Task requirements: Count how many lines in the items below contain the word "Biberach". Reply with that number only.

+++

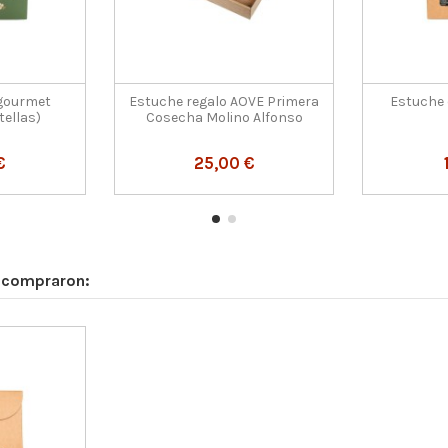
gourmet
Estuche regalo AOVE Primera
Estuche 
tellas)
Cosecha Molino Alfonso
€
25,00 €
n compraron:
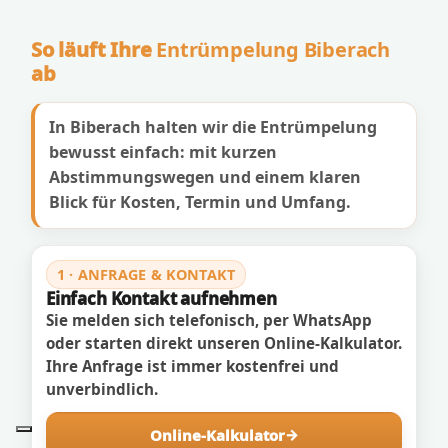
So läuft Ihre
Entrümpelung Biberach
ab
In Biberach halten wir die Entrümpelung
bewusst einfach: mit kurzen
Abstimmungswegen und einem klaren
Blick für Kosten, Termin und Umfang.
1 · ANFRAGE & KONTAKT
Einfach Kontakt aufnehmen
Sie melden sich telefonisch, per WhatsApp
oder starten direkt unseren Online-Kalkulator.
Ihre Anfrage ist immer kostenfrei und
unverbindlich.
Online-Kalkulator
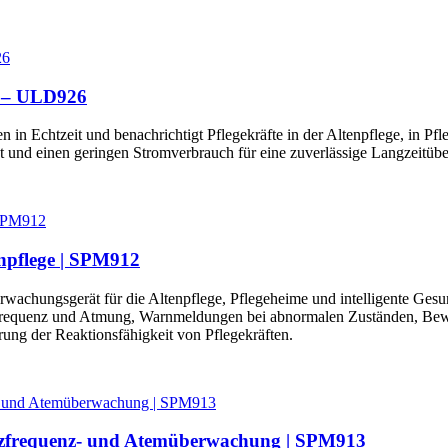
ge – ULD926
in Echtzeit und benachrichtigt Pflegekräfte in der Altenpflege, in Pf
t und einen geringen Stromverbrauch für eine zuverlässige Langzeitü
enpflege | SPM912
wachungsgerät für die Altenpflege, Pflegeheime und intelligente Gesu
zfrequenz und Atmung, Warnmeldungen bei abnormalen Zuständen, Be
ng der Reaktionsfähigkeit von Pflegekräften.
rzfrequenz- und Atemüberwachung | SPM913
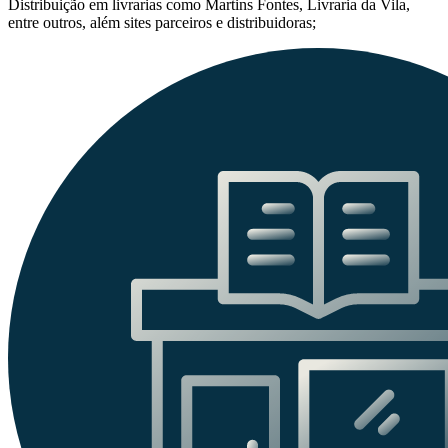
Distribuição em livrarias como Martins Fontes, Livraria da Vila,
entre outros, além sites parceiros e distribuidoras;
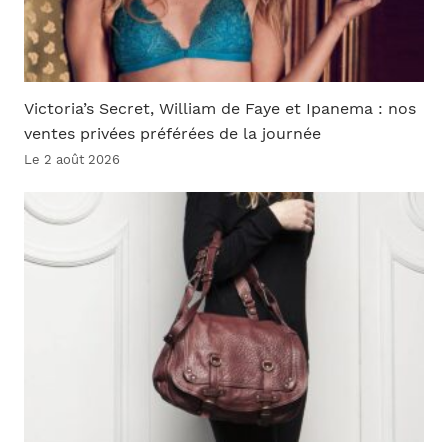
Victoria’s Secret, William de Faye et Ipanema : nos
ventes privées préférées de la journée
Le 2 août 2026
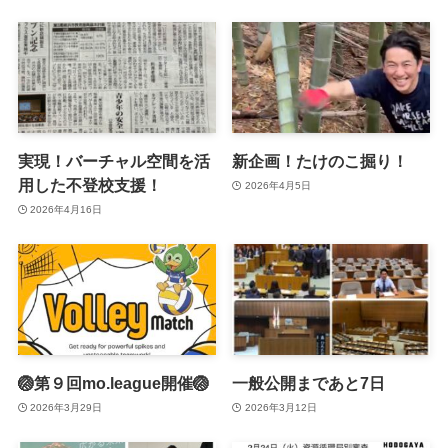
実現！バーチャル空間を活
新企画！たけのこ掘り！
用した不登校支援！
2026年4月5日
2026年4月16日
🏐第９回mo.league開催🏐
一般公開まであと7日
2026年3月29日
2026年3月12日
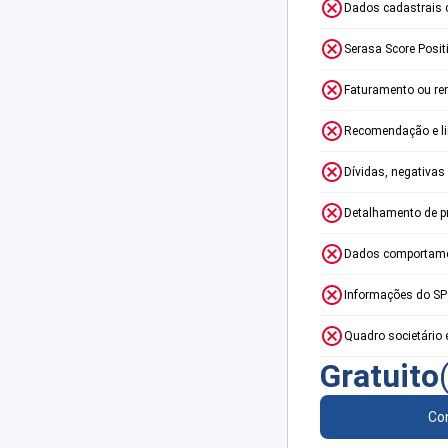
Dados cadastrais 
Serasa Score Posit
Faturamento ou re
Recomendação e lim
Dívidas, negativas
Detalhamento de p
Dados comportame
Informações do S
Quadro societário 
Gratuito
Con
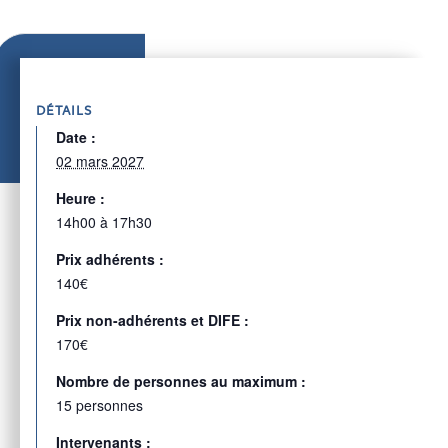
DÉTAILS
Date :
02 mars 2027
Heure :
14h00 à 17h30
Prix adhérents :
140€
Prix non-adhérents et DIFE :
170€
Nombre de personnes au maximum :
15 personnes
Intervenants :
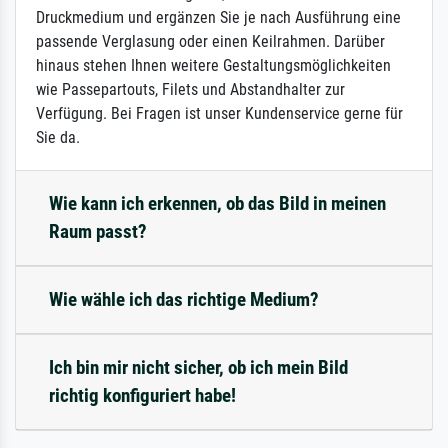
Druckmedium und ergänzen Sie je nach Ausführung eine
passende Verglasung oder einen Keilrahmen. Darüber
hinaus stehen Ihnen weitere Gestaltungsmöglichkeiten
wie Passepartouts, Filets und Abstandhalter zur
Verfügung. Bei Fragen ist unser Kundenservice gerne für
Sie da.
Wie kann ich erkennen, ob das Bild in meinen
Raum passt?
Wie wähle ich das richtige Medium?
Ich bin mir nicht sicher, ob ich mein Bild
richtig konfiguriert habe!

+++

Exercise output: 2